Voei durante semanas, meses ou anos. Nunca me lembrava da dizer à minha mãe ou ao meu pai que voava. Nunca me parecera necessário. Acho que ainda o tentei dizer uma ou outra vez mas não me lembro, nem das palavras que usei, nem das respostas dos meus pais. Apenas me lembro de voar, com uma sensação de liberdade que me percorria o corpo pequenino e arredondado. Lembro-me das paredes do corredor lá em cima ao pé do tecto, onde eu colocava as minhas mãos e os meu dedos para me ajudarem a dar a curva. E então sempre a balançar-me para não cair, eu ia voando às voltas pelo corredor do apartamento. Nunca tive medo naquele tempo em que eu sabia que podia voar, e por isso tentava começar o meu voo de todas as maneiras de que me lembrava. Como era pequenina e desprovida de imaginação apenas me ocorreram duas: A maneira com que voara pela primeira vez a qual sempre acompanhada com a sensação de que o ar se transformava em ondas deleitosas por debaixo da minha barriga; e a saltar com os pés para a parede. O meu impulso chegava a ser tão alto que eu batia com a palma dos pés na obreira da porta! E eu a uma dada altura já não sabia se voava de vez em quando ou se passava o tempo todo a dar voltas ao tecto do corredor. O tempo fora-se confundido, mais e mais, transformando-se num deserto onde ninguém é capaz de dizer qual foi a areia que apareceu primeiro trazida pelo vento do destino. E então um dia eu descobri que já não me lembrava de como voar.

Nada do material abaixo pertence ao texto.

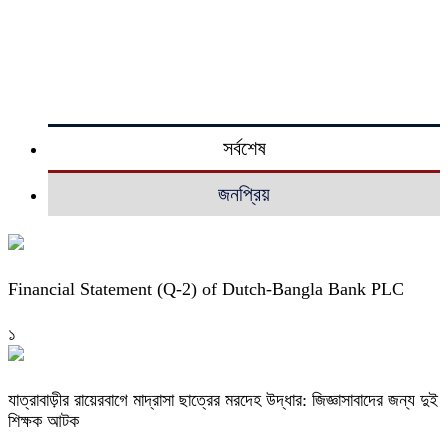
সর্বশেষ
জনপ্রিয়
Financial Statement (Q-2) of Dutch-Bangla Bank PLC
১
যাত্রাবাড়ীর রায়েরবাগে মাদ্রাসা ছাত্রের মরদেহ উদ্ধার: জিজ্ঞাসাবাদের জন্য দুই
শিক্ষক আটক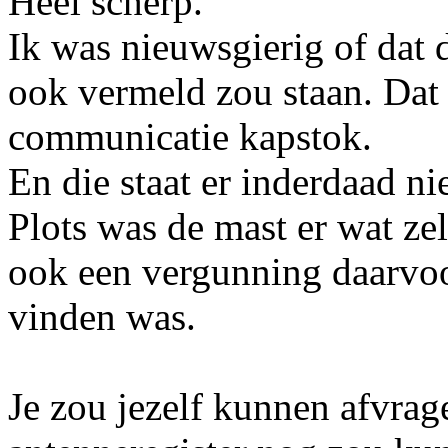
Heel scherp.
Ik was nieuwsgierig of dat 
ook vermeld zou staan. Dat
communicatie kapstok.
En die staat er inderdaad nie
Plots was de mast er wat ze
ook een vergunning daarvoor
vinden was.
Je zou jezelf kunnen afvrag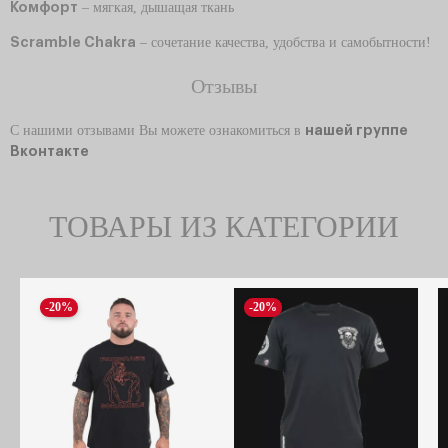
Комфорт
– мягкая, дышащая ткань
Scramble Chakra
– сочетание качества, удобства и самобытности!
Отзывы
С нашими отзывами Вы можете ознакомиться в
нашей группе
Вконтакте
ТОВАРЫ ИЗ КАТЕГОРИИ
-20%
-20%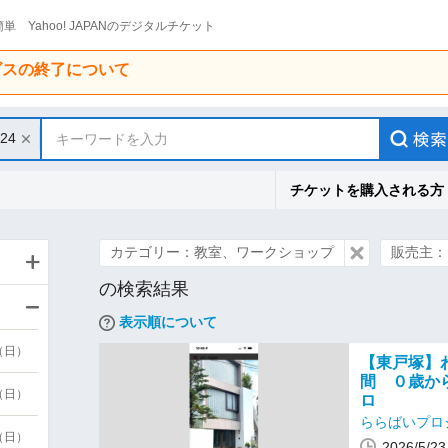
単 Yahoo! JAPANのデジタルチケット
ービスの終了について
/24
キーワードを入力
チケットを購入される方
カテゴリー：教室、ワークショップ
販売主：
の検索結果
表示順について
9（日）
【東戸塚】
間 ０歳か
9（日）
ロ
ららばいプロ
6（日）
2026/5/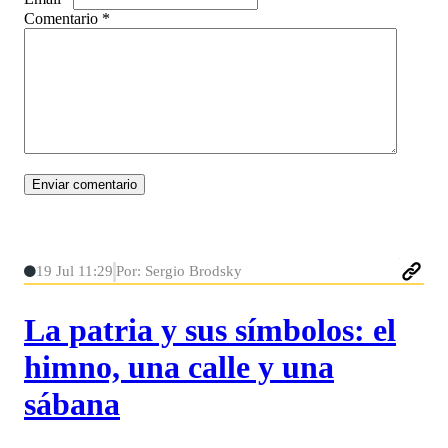
Comentario
*
19 Jul 11:29
Por: Sergio Brodsky
La patria y sus símbolos: el
himno, una calle y una
sábana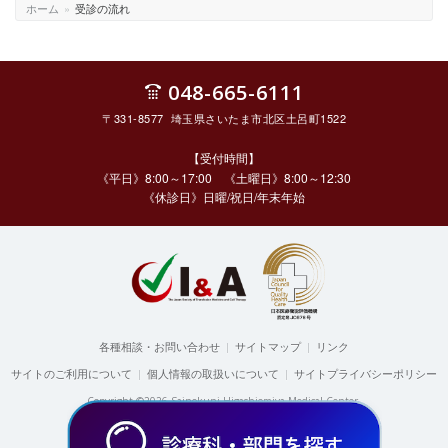
ホーム
»
受診の流れ
048-665-6111
〒331-8577 埼玉県さいたま市北区土呂町1522
【受付時間】
《平日》8:00～17:00 《土曜日》8:00～12:30
《休診日》日曜/祝日/年末年始
各種相談・お問い合わせ
|
サイトマップ
|
リンク
サイトのご利用について
|
個人情報の取扱いについて
|
サイトプライバシーポリシー
Copyright ©2026 Sainokuni Higashiomiya Medical Center.
All rights reserved.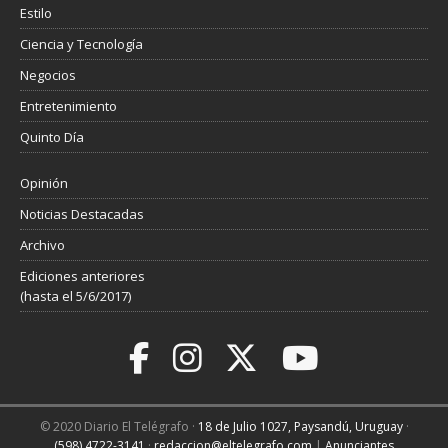
Estilo
Ciencia y Tecnología
Negocios
Entretenimiento
Quinto Día
Opinión
Noticias Destacadas
Archivo
Ediciones anteriores
(hasta el 5/6/2017)
© 2020 Diario El Telégrafo ·
18 de Julio 1027, Paysandú, Uruguay
·
(598) 4722-3141
·
redaccion@eltelegrafo.com
|
Anunciantes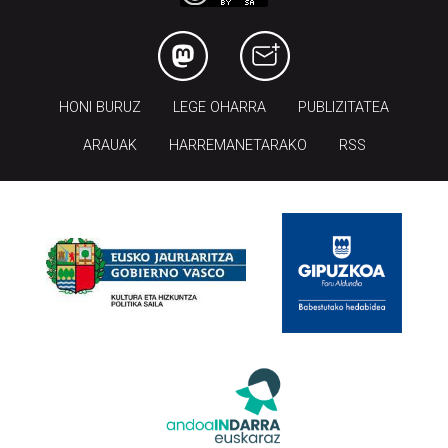
HONI BURUZ
LEGE OHARRA
PUBLIZITATEA
ARAUAK
HARREMANETARAKO
RSS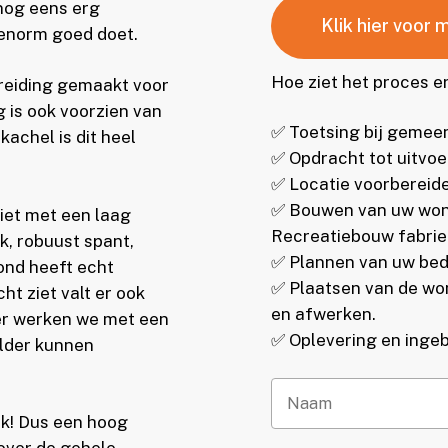
 nog eens erg
Klik hier voor 
 enorm goed doet.
Hoe ziet het proces er
ereiding gemaakt voor
 is ook voorzien van
✅ Toetsing bij gemee
achel is dit heel
✅ Opdracht tot uitvoe
✅ Locatie voorbereid
✅ Bouwen van uw woni
iet met een laag
Recreatiebouw fabrie
ok, robuust spant,
✅ Plannen van uw bed
ond heeft echt
✅ Plaatsen van de won
ht ziet valt er ook
en afwerken.
er werken we met een
✅ Oplevering en ingeb
lder kunnen
ijk! Dus een hoog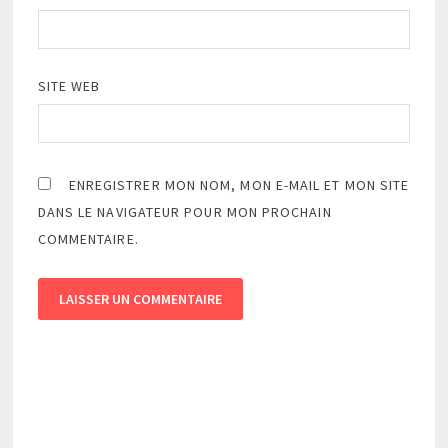
SITE WEB
ENREGISTRER MON NOM, MON E-MAIL ET MON SITE
DANS LE NAVIGATEUR POUR MON PROCHAIN
COMMENTAIRE.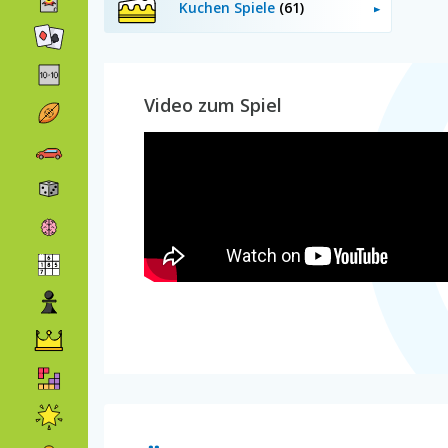
Kuchen Spiele
(61)
Video zum Spiel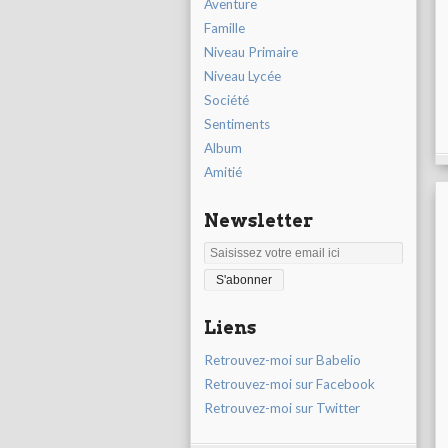
Aventure
Famille
Niveau Primaire
Niveau Lycée
Société
Sentiments
Album
Amitié
Newsletter
Liens
Retrouvez-moi sur Babelio
Retrouvez-moi sur Facebook
Retrouvez-moi sur Twitter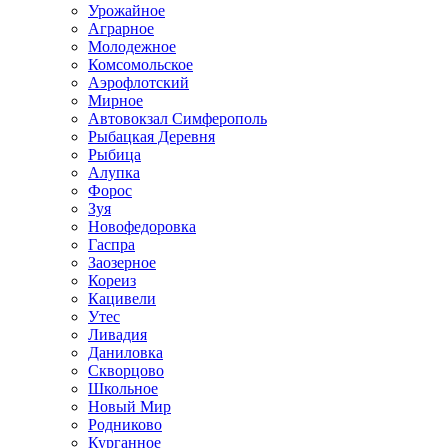
Урожайное
Аграрное
Молодежное
Комсомольское
Аэрофлотский
Мирное
Автовокзал Симферополь
Рыбацкая Деревня
Рыбица
Алупка
Форос
Зуя
Новофедоровка
Гаспра
Заозерное
Кореиз
Кацивели
Утес
Ливадия
Даниловка
Скворцово
Школьное
Новый Мир
Родниково
Курганное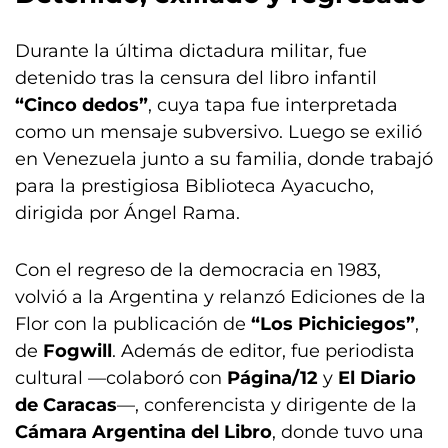
Durante la última dictadura militar, fue
detenido tras la censura del libro infantil
“Cinco dedos”
, cuya tapa fue interpretada
como un mensaje subversivo. Luego se exilió
en Venezuela junto a su familia, donde trabajó
para la prestigiosa Biblioteca Ayacucho,
dirigida por Ángel Rama.
Con el regreso de la democracia en 1983,
volvió a la Argentina y relanzó Ediciones de la
Flor con la publicación de
“Los Pichiciegos”
,
de
Fogwill
. Además de editor, fue periodista
cultural —colaboró con
Página/12
y
El Diario
de Caracas
—, conferencista y dirigente de la
Cámara Argentina del Libro
, donde tuvo una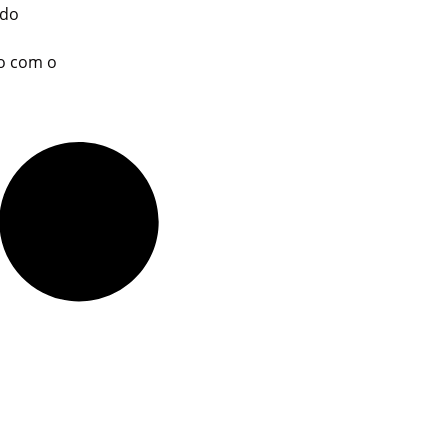
 do
o com o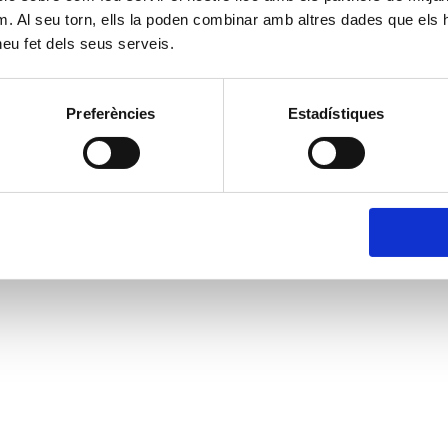
m. Al seu torn, ells la poden combinar amb altres dades que els 
 heu fet dels seus serveis.
Preferències
Estadístiques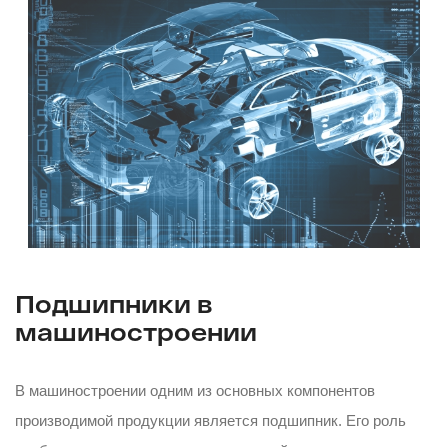
Подшипники в
машиностроении
В машиностроении одним из основных компонентов
производимой продукции является подшипник. Его роль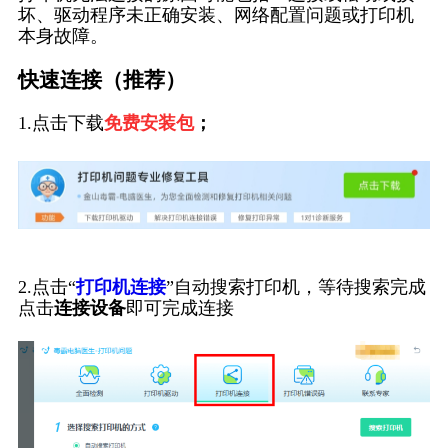
坏、驱动程序未正确安装、网络配置问题或打印机
本身故障。
快速连接（推荐）
1.点击下载
免费安装包
；
2.点击“
打印机连接
”自动搜索打印机，等待搜索完成
点击
连接设备
即可完成连接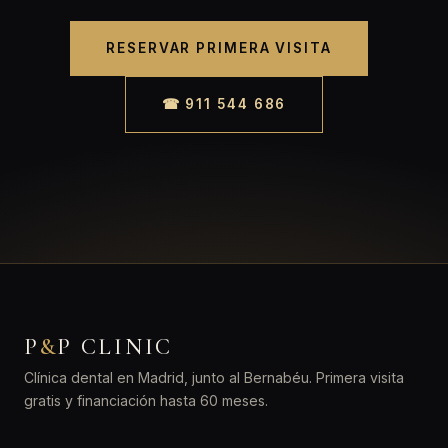
RESERVAR PRIMERA VISITA
☎ 911 544 686
P
&
P CLINIC
Clínica dental en Madrid, junto al Bernabéu. Primera visita
gratis y financiación hasta 60 meses.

Não vos posso assegurar ser isto é o que vos quero contar, mas penso que antes de me deparar com este facto triste, que ainda hoje eu lamento e tento contornar, eu finalmente conseguira contar à minha mãe que voara. Dissera-o no passado e a propósito de outra conversa, enquanto ela lavava os pratos: “Mãe eu voei sabias? Ali no corredor. É incrível! Tu voas?” A minha mãe continuou a lavar os pratos: “Não devias estar só a sonhar querida?” Eu teimei: “Não, tenho a certeza de que voei, foi ali mesmo, ali ao fundo do corredor.” A sensação que eu tinha ao mesmo tempo que a tentava convencer até que ela concordasse, com uma cara de quem tinha que ter paciência para crianças,... nunca a esquecerei. Sentia-me algemada, triste e desesperada. Queria poder ter voado para lhe mostrar, mas uma sensação dormente e estranha tal qual a preguiça não me deixou. Parecia não me poder lembrar de que  podia efetivamente fazê-lo. Sentia um vazio doloroso no peito que eu, na minha pequena e curiosa idade, não parecia poder explicar. E então, no dia seguinte, fui para o corredor e tentei levantar uma perna e esticar os braços para a frente. Não senti aquele sensação envolvente no meu corpo… não me atrevi a levantar a outra perna. Era escusado, pois fora medo e não felicidade ou esperança que eu sentira, quando a ponto de levantar, com um salto, o outro pé.
Nunca mais voei, e se o fiz, deve ter sido apenas uma vaga sensação imitada do que o que experimentei na minha infância. Confesso-vos que esta História, decidi sobretudo contá-la para mim e para os pequenos personagens que vivem ao meu redor e que de vez em quando vislumbro apenas um borrão da sua correria pelo mundo. Queria que ambos pudessem explicar à pequena criança confusa e talvez à minha parte que deseja ainda hoje voar, o porquê de não o conseguirmos. No entanto à mediada que escrevia o meu coração encontrou a resposta. Mas esta perdi-a no meio da correção gramatical das minhas memórias, se bem que espero um dia poder voltar a encontra-la. Quem sabe a menina pequenina apareça nos meus sonhos livre para sempre dela,... e a voar.